• Job:
Duplicate the passage of the entry on Joan of Valois below from "- Born: 1304" to "empress of Constantinople.".

• Source document:
- Born: 1304
- Died: 1363 (aged 58–59) Château Gaillard, Les Andelys, France
- Spouse: Robert III of Artois
- Issue: John of Artois, Count of Eu Joan of Artois James of Artois Robert of Artois Charles of Artois, Count of Pézenas
- House: Valois
- Father: Charles, Count of Valois
- Mother: Catherine I, Latin Empress

= Joan of Valois, Countess of Beaumont =

French princess

Joan of Valois (Jeanne de Valois; 1304–1363) was the daughter of Charles, Count of Valois and his second wife Catherine I of Courtenay, titular empress of Constantinople.

She was half-sister to King Philip VI of France. In around 1320, she married Robert III of Artois, later Count of Beaumont-le-Roger and seigneur of Conches. They had:
- John (1321–1387)
- Joan (1323–1324)
- James (c. 1325–1347)
- Robert (c. 1326–1347)

• Extracted entries:
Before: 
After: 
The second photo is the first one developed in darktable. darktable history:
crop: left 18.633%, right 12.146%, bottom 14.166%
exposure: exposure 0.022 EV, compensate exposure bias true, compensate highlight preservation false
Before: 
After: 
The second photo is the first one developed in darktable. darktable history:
...
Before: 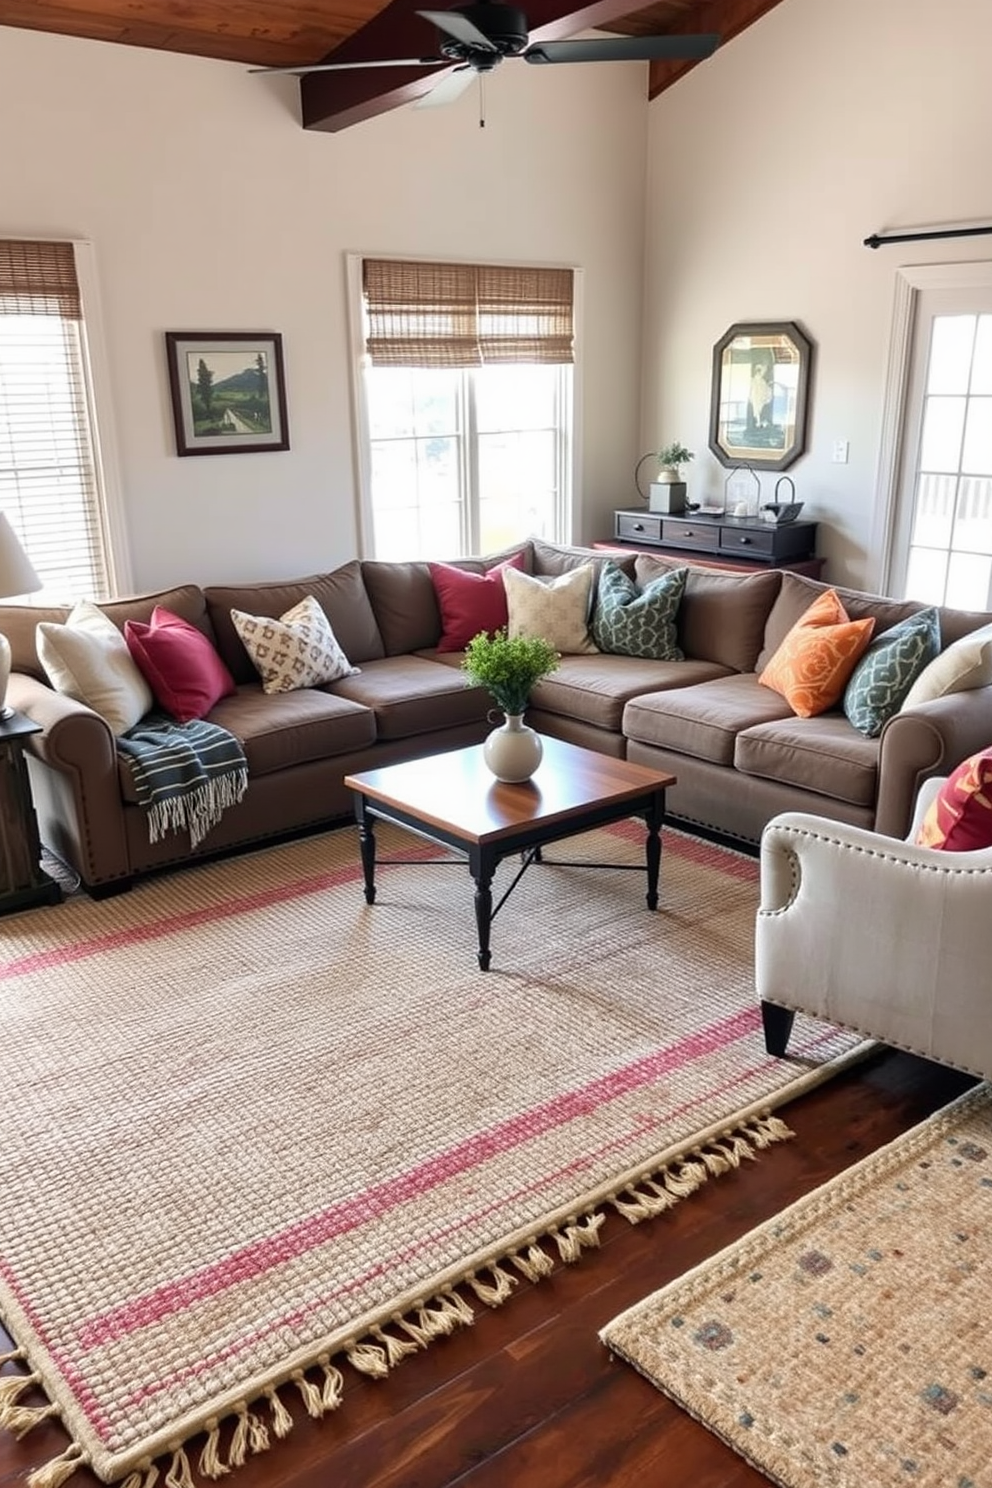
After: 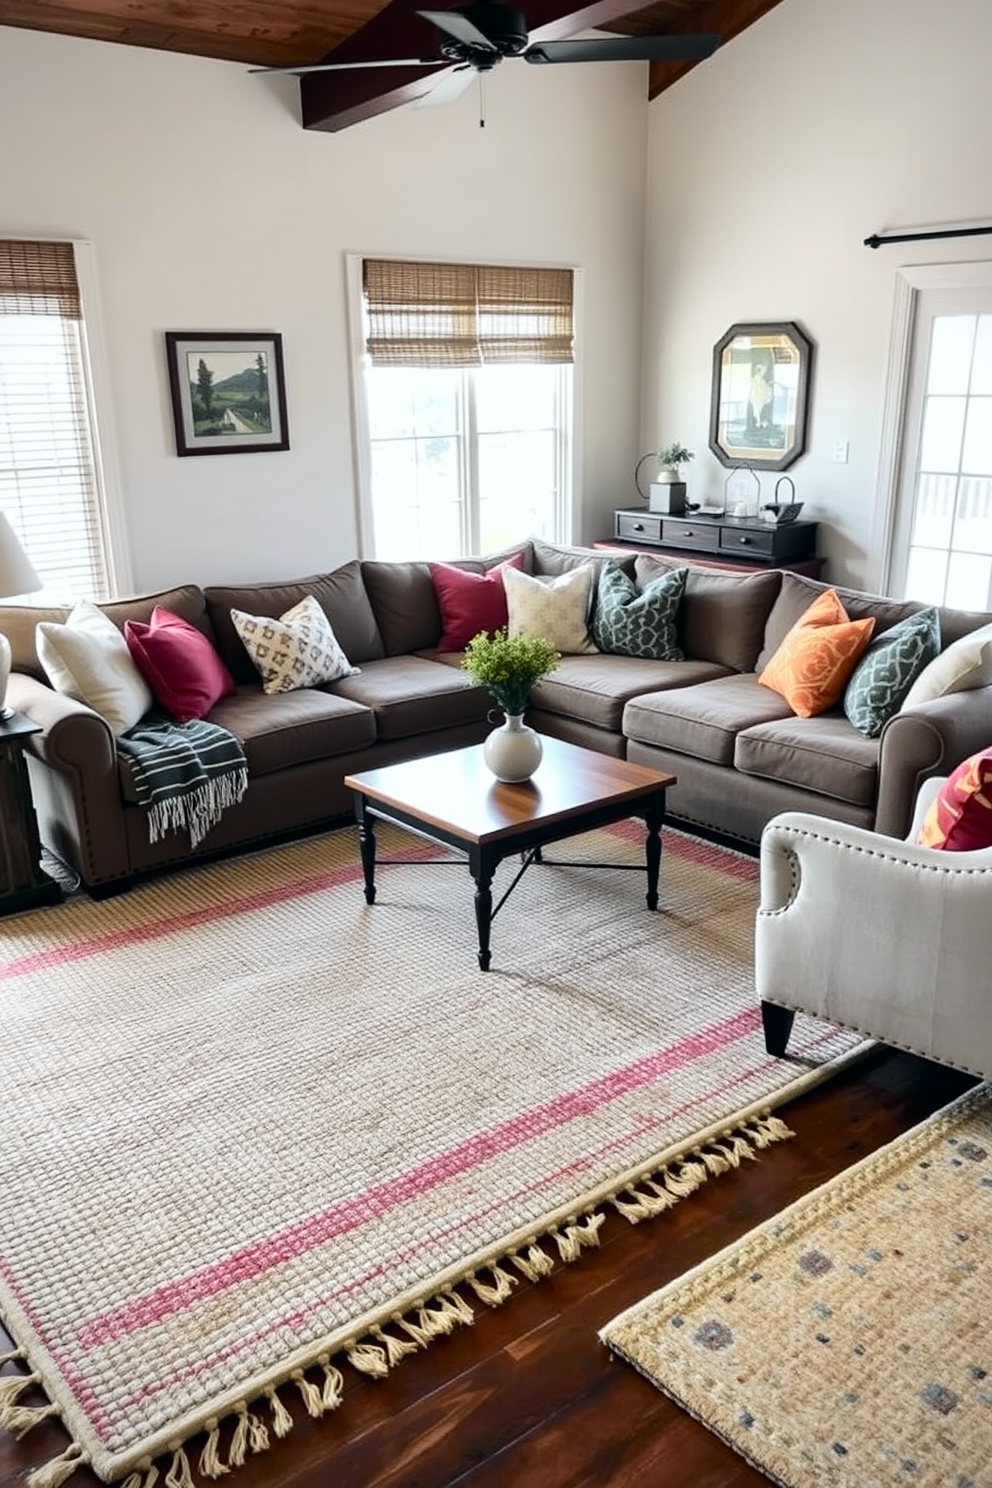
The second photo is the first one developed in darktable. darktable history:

• Response to this task:
- Born: 1304
- Died: 1363 (aged 58–59) Château Gaillard, Les Andelys, France
- Spouse: Robert III of Artois
- Issue: John of Artois, Count of Eu Joan of Artois James of Artois Robert of Artois Charles of Artois, Count of Pézenas
- House: Valois
- Father: Charles, Count of Valois
- Mother: Catherine I, Latin Empress

= Joan of Valois, Countess of Beaumont =

French princess

Joan of Valois (Jeanne de Valois; 1304–1363) was the daughter of Charles, Count of Valois and his second wife Catherine I of Courtenay, titular empress of Constantinople.